If the prosecution did have a case, it would have been leaked to the public, to foreign diplomats, and shared with the United Nations, but it has not — because there is no evidence. Having Karim Massimov in detention when Kazakhstan faces economic challenges domestically, and a region in turmoil, is akin to Washington arresting James A. Baker III, Russia incarcerating Yevgeny Primakov, or China putting Chou En-lai in chains at the height of their service to their country. Tokayev has sacrificed a balanced foreign policy for reliance on Putin and Xi for legitimacy.
Massimov additionally suffers from severe chronic coronary artery disease, and according to Kazakh law, any detained person with this life-threatening condition — whether convicted or not — is to be released.

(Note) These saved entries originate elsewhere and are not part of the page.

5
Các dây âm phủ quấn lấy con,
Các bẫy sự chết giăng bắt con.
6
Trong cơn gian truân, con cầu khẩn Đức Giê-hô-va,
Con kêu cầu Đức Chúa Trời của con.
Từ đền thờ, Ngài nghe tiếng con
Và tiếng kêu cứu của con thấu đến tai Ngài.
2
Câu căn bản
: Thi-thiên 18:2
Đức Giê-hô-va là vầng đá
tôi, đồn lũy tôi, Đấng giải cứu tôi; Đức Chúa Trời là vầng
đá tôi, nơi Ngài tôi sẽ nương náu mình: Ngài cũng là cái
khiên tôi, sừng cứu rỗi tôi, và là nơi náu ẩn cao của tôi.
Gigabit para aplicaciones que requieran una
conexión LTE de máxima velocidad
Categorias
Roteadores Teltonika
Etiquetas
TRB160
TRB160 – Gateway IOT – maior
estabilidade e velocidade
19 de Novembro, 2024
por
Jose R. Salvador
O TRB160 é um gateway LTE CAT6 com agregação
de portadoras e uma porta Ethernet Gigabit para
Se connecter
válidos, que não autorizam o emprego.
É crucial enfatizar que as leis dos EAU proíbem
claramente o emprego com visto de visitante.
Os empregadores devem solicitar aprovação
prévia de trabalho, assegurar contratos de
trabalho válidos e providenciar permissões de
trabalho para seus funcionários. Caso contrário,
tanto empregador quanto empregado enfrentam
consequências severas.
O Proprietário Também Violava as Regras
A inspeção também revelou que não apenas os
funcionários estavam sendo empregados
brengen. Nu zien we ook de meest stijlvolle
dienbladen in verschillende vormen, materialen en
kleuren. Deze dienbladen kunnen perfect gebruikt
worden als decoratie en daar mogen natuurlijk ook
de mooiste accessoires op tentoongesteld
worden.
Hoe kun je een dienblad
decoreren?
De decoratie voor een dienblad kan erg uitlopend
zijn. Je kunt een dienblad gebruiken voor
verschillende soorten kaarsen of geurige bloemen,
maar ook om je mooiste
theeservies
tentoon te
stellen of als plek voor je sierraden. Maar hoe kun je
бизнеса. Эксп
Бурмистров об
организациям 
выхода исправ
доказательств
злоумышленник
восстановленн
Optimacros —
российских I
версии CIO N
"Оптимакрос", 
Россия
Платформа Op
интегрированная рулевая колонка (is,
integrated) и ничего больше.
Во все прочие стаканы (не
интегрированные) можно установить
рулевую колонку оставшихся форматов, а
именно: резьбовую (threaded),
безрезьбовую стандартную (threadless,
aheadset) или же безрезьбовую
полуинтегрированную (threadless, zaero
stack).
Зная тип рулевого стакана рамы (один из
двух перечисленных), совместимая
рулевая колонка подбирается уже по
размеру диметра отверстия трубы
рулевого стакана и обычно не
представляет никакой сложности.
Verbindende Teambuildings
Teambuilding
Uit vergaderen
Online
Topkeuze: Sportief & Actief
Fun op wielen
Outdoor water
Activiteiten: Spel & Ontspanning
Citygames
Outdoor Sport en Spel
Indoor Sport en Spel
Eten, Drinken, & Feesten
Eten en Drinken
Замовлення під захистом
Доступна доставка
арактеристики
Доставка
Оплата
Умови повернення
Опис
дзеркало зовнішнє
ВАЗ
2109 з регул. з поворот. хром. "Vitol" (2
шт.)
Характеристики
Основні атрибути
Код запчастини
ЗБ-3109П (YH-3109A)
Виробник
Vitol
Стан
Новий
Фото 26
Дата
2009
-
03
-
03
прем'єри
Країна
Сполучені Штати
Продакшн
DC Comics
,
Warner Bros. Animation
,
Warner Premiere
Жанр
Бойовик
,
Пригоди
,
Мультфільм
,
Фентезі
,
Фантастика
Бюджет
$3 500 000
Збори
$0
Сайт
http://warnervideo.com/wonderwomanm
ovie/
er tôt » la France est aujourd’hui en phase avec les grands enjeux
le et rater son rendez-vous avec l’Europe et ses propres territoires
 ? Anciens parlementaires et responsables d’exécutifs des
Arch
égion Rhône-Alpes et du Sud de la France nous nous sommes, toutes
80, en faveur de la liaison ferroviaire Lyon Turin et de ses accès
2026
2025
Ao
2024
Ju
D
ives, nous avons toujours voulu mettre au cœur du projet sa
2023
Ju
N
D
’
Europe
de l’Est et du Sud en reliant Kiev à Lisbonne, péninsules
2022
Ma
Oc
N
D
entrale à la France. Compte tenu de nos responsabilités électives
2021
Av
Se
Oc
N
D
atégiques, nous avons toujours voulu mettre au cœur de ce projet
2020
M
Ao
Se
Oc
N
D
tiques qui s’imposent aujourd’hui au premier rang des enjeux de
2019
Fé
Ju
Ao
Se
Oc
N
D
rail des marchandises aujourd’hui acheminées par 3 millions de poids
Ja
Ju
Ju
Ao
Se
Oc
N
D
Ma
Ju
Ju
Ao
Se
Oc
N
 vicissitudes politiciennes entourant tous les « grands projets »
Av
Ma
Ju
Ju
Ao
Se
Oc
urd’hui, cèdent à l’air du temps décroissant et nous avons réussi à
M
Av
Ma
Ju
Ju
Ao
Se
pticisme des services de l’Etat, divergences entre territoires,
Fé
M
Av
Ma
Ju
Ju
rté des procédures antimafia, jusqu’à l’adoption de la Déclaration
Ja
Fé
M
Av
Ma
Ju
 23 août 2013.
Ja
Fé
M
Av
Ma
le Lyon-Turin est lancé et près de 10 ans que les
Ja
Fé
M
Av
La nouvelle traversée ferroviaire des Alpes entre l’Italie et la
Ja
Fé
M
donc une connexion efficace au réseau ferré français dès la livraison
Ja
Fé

In an October 12 letter, former senior U.S. State Department officials, National Security Council staff, and others have called on President Tokayev to release Massimov on humanitarian grounds, as “no person, let alone a man who dutifully served Kazakhstan for almost three decades, promoting and defending its sovereignty and independence, should be denied medical treatment.”
Some suggest that Tokayev is playing on Massimov’s positive international reputation, including with the United States, to demonstrate to Putin and Xi that he can be trusted. Persecuting this ethnic Uyghur who enjoys a strong reputation in Europe and the U.S. would reassure Putin and Xi of Tokayev’s loyalty.
Nevertheless, the government of Kazakhstan is only continuing their shameful actions of Bloody January. On November 18, Karim Massimov was brought to the City Court of Astana, beginning the process that bears all the trappings of a show trial. A conviction under pressure will not quell the fears of the population or concerns of the international community. Instead, it will be evidence of one more victim of the events of Bloody January.